ACTIVITY.
Transcribe only the lines of the listing below from the one holding "pinky mcp: (513, 485)" through the one holding "ring tip: (607, 451)", inclusive, without any change.

SOURCE MATERIAL.

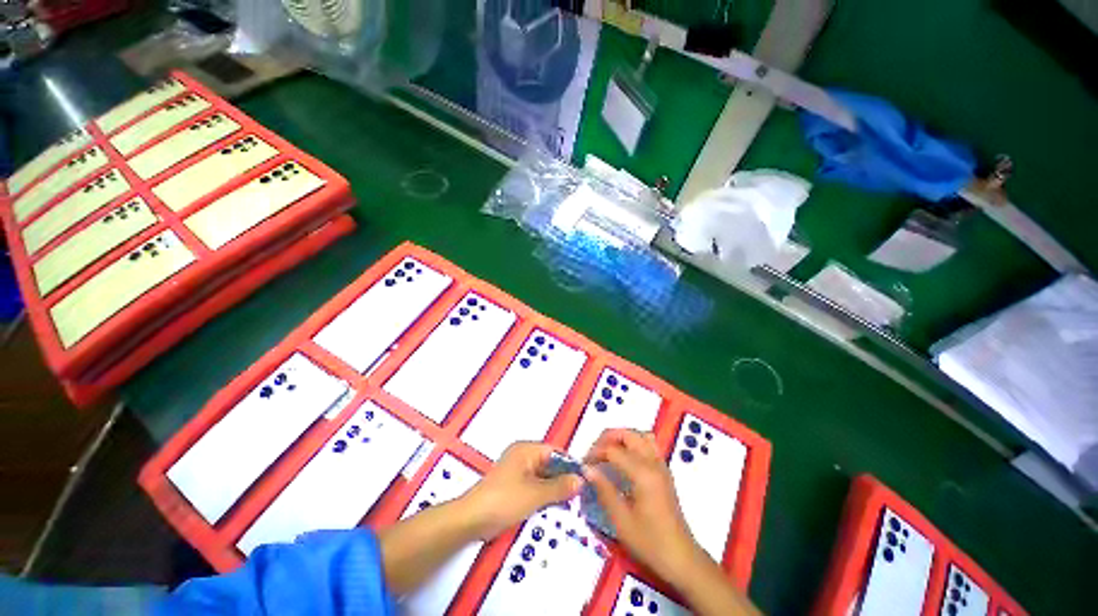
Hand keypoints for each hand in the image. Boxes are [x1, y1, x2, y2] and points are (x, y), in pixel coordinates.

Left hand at [459, 442, 582, 540]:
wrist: (471, 520)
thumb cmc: (504, 500)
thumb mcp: (535, 494)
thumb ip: (560, 487)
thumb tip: (581, 480)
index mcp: (526, 450)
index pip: (555, 452)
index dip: (570, 465)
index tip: (586, 479)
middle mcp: (522, 456)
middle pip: (549, 463)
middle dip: (564, 477)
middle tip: (581, 493)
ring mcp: (517, 471)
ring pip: (543, 475)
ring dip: (555, 487)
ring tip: (572, 501)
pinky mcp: (513, 485)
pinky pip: (535, 485)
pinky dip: (545, 493)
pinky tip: (555, 505)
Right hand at [583, 429, 706, 586]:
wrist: (680, 557)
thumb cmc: (649, 542)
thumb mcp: (621, 520)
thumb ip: (604, 489)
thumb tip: (587, 469)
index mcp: (642, 473)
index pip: (613, 450)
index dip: (595, 453)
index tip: (583, 464)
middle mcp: (653, 463)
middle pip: (628, 434)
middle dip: (607, 438)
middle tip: (594, 453)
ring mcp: (661, 465)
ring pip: (639, 435)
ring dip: (621, 437)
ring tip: (607, 451)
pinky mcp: (664, 471)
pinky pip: (648, 444)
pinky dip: (633, 443)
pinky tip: (624, 459)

ANSWER TO THE PROBLEM.
pinky mcp: (513, 485)
pinky pip: (535, 485)
pinky dip: (545, 493)
pinky tip: (555, 505)
Right hand at [583, 429, 706, 586]:
wrist: (680, 557)
thumb cmc: (649, 542)
thumb mcp: (621, 520)
thumb ip: (604, 489)
thumb tip: (587, 469)
index mcp: (642, 473)
index pip: (613, 450)
index dip: (595, 453)
index tip: (583, 464)
middle mcp: (653, 463)
middle pip: (628, 434)
middle dip: (607, 438)
middle tip: (594, 453)
ring mcp: (661, 465)
ring pip: (639, 435)
ring dip: (621, 437)
ring tip: (607, 451)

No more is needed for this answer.